Arkady Ter-Tadevosyan: Azerbaijan Needs 200,000 Servicemen To Start

ARKADY TER-TADEVOSYAN: AZERBAIJAN NEEDS 200,000 SERVICEMEN TO START WAR

Azg
Dec 17 2008
Armenia

According to the Armenian National Statistical Service, the birth rate
in 1990-1992 stood at around 70,000. In 1995 it was 48,000. The annual
birth rate was 37,000 in 2006, and it is growing at a rate of 2,000
each year. According to the Armenian military commissar, about 40,000
boys were born in 1990. Up to 70 per cent of conscription resources
are drafted for the mandatory military service every year. "The other
30 per cent are students, those with health problems and others,"
Armenia’s military commissar Kamo Kochunts says. The Defence Ministry
has calculated that the number of conscripts would be 11,000 in
2016. "We need to maintain today’s number of our army," Kochunts says.

"Fifty thousand troops are serving in the Armenian army today, another
20,000 are serving in the defence army of the Nagornyy Karabakh
republic. The Azerbaijani army has 125,000 servicemen. Azerbaijan
has calculated that they need up to 200,000 troops to start a
war. They can bring their army to 140,000 in the coming years,"
Arkady Ter-Tadevosyan, a commander in the Artsakh [Karabakh] war, says.
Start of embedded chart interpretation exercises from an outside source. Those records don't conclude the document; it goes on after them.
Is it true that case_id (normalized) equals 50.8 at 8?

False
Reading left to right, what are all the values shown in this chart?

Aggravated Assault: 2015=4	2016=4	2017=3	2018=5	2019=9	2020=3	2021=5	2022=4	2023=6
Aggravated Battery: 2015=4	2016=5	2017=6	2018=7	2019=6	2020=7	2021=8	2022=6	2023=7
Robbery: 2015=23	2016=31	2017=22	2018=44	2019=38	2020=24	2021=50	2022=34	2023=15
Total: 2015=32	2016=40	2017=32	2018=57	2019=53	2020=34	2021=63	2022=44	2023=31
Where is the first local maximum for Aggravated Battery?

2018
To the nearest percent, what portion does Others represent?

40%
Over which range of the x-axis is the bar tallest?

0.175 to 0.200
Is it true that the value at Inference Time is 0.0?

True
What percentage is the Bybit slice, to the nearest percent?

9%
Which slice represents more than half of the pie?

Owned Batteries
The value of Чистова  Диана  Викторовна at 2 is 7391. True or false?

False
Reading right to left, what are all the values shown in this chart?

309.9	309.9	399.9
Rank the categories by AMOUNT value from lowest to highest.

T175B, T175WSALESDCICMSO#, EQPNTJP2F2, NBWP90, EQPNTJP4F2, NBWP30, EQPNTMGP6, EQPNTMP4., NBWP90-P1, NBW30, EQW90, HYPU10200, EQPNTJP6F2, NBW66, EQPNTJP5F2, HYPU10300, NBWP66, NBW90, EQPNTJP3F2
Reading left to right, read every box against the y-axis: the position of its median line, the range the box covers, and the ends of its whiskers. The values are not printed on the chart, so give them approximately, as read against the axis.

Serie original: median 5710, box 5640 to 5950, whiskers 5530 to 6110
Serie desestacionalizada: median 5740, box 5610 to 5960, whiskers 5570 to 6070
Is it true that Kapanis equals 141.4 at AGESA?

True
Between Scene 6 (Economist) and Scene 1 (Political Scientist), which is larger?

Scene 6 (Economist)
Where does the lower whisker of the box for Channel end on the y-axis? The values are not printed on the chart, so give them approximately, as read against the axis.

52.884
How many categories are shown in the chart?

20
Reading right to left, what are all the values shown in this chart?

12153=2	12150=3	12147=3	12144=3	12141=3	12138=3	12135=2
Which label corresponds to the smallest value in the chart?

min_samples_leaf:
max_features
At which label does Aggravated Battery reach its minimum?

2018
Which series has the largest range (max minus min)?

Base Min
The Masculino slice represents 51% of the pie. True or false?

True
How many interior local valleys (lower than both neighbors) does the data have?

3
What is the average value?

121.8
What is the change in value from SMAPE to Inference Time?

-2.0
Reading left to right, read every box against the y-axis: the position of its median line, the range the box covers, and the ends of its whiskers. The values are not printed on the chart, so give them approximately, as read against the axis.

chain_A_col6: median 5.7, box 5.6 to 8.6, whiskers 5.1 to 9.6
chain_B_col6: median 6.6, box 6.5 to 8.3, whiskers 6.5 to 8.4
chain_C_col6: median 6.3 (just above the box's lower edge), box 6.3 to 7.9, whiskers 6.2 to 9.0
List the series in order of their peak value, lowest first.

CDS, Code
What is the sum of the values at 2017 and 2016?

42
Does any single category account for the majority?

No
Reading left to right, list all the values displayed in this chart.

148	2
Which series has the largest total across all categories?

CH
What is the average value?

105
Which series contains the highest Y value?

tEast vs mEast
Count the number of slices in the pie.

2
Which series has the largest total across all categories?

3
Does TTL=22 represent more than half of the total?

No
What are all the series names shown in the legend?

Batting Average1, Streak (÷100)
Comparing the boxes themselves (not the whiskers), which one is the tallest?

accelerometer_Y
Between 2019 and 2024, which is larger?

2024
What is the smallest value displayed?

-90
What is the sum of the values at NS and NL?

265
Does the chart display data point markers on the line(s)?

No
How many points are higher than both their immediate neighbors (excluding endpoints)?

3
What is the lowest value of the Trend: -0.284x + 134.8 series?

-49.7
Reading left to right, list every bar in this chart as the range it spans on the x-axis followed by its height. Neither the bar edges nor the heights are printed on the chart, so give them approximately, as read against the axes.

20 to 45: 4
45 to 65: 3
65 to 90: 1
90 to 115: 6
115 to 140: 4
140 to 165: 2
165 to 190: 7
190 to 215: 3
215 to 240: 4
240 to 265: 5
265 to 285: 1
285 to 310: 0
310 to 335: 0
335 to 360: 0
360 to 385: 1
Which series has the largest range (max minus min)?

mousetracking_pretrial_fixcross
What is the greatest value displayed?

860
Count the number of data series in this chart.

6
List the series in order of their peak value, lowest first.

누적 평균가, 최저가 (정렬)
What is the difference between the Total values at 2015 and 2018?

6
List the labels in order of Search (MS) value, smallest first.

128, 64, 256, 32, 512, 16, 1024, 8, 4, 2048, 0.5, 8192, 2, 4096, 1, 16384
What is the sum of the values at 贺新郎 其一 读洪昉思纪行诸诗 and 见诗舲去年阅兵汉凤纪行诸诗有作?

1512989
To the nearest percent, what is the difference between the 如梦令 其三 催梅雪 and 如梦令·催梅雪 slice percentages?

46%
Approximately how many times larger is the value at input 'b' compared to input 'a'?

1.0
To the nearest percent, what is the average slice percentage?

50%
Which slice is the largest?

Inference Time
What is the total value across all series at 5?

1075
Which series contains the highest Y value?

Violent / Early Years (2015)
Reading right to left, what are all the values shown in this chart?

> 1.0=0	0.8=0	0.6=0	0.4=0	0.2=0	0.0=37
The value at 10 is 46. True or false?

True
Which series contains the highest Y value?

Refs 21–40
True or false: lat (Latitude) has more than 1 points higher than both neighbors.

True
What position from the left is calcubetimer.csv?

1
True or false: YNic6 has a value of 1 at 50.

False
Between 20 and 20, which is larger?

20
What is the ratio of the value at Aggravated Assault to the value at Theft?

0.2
To prevent the army’s combat capacity downfall due to demographic
reasons, the Ministry of Defence and the Ministry of Education and
Science have drafted amendments to three laws – on military service,
on education and on higher education and post-graduate studies. Sedrak
Sedrakyan, head of the Defence Ministry’s legal department, says:
"According to the amendments, all boys, regardless of whether they
are students or not, will have to serve in the Army when reaching
the age of 18."

"The positive effect of these amendments would be short-term. Science
would suffer. The development of sciences requires an uninterrupted
process. We would have a less educated society because not every
young man continues education after being discharged from the army,"
Heritage party faction member Vardan Khachatryan says.